そして、開戦の日、彼はマイクに向かって戦意高揚のスピーチをすることになる。吃音を乗り越えて、うまくいくだろうか・・・。というストーリーだ。
ロイヤルファミリーのちょっと良い話という映画。少ない登場人物とシーン。歴史に題材をとった手法。なんとなく「イル・ポスティーノ」の結構に似ている。悪くはないけど、連日満員になるほどの映画だとは思えない。
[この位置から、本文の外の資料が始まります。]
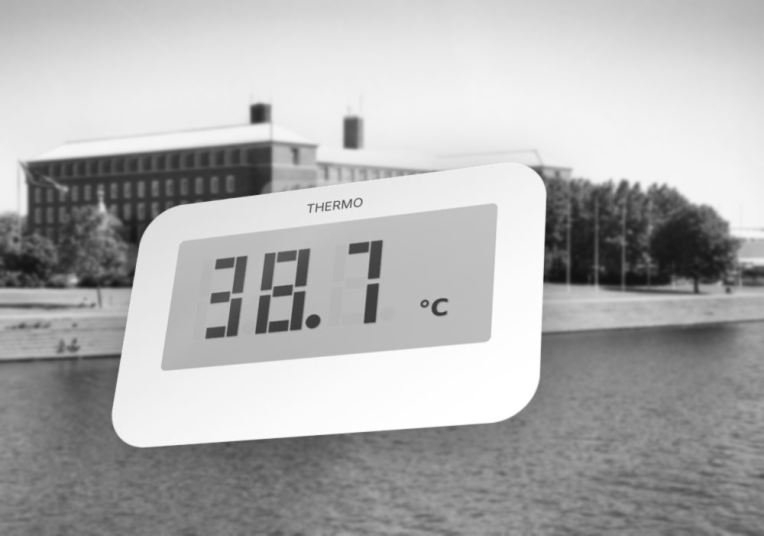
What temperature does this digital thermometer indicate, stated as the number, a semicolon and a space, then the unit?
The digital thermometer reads 38.7; °C
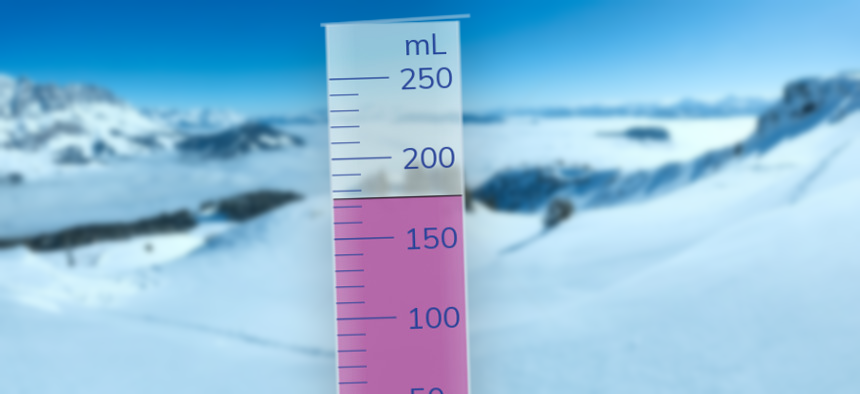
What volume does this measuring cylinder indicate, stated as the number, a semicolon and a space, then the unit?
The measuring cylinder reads 175; mL
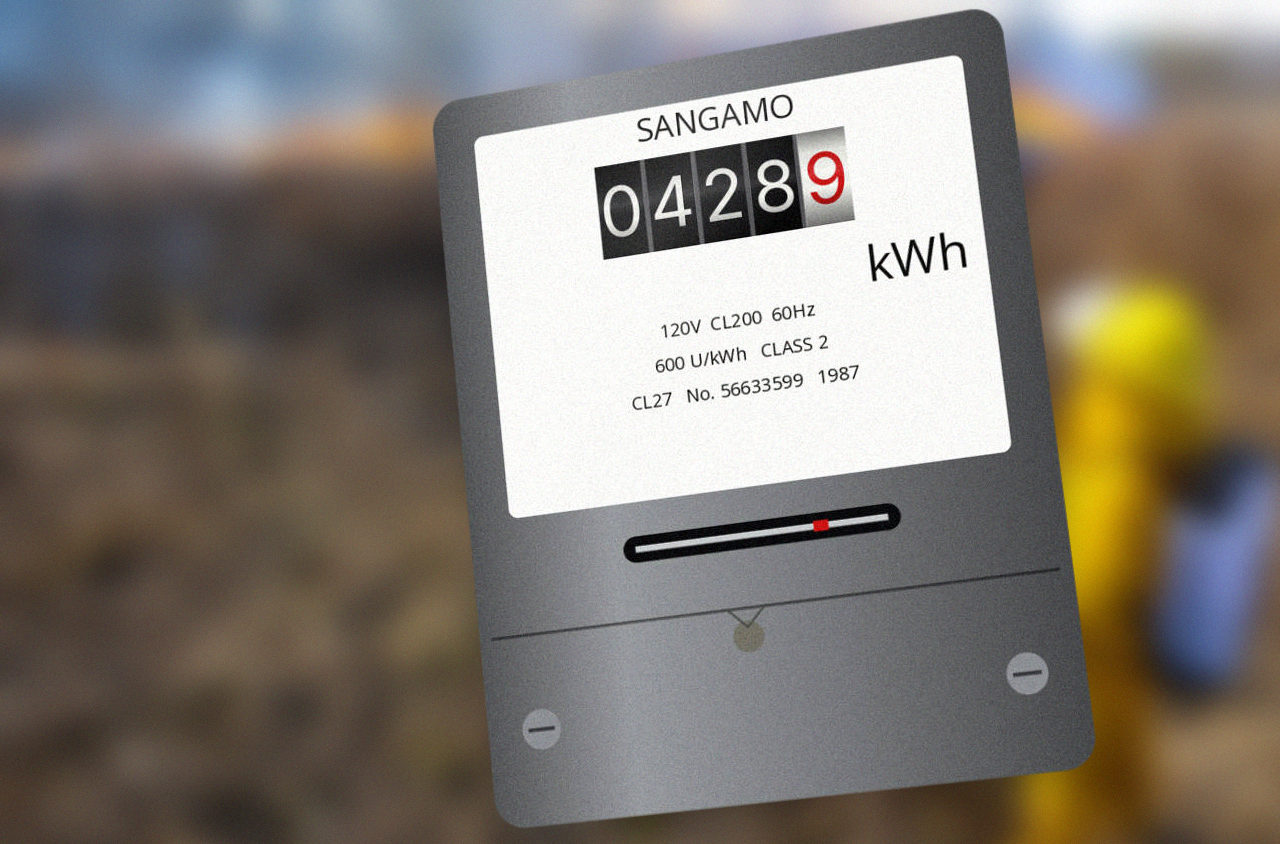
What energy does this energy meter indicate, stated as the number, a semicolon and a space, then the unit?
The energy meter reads 428.9; kWh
と不満を、後刻もらしたら、映画好きの先輩が、主人公をヨーク公より駆け落ちした兄のウィンザー公にすれば面白いはずだがと呟く。ウィンザーはハノーバー朝系の流れだからゲルマンに親近を感じていたりして、ヒトラーに対しても宥和的だったそうだ。彼がそのまま王位にいれば英独間も違ったものになったかもしれないと、先輩は蘊蓄を語る。チェンバレン、チャーチルらが活躍していた時代というのは、世界史でもざっとしか習っていないからほとんど知らない。そんなものかと先輩の博学に畏れ入った。
ところで、映画を見ているときの私の気分は、実はよくなかったのだ。
会場は満員だったから、私が指定された席は最前列の中央しか残っていなかった。首を大きく上げて目の前のスクリーンに臨むことは不快を感じた。途中で、トイレに立った。
トイレの窓からビル街が見えた。ふと、今地震が起きたらと考えると恐怖が湧いた。
会場いっぱいの客たちが四階のシアターから一度に動いて出口に殺到したらと考えると、客席に戻るのを躊躇した。
だが、映画はまだ半分しか進行していない。途中で放り出すのは嫌だ。席に戻った。
こうなると、気持ちが集中しない。気もそぞろになって、物語の筋を追うのがやっととなった。
こんな鑑賞だったから、映画の評価が低くなったのかと、稍反省。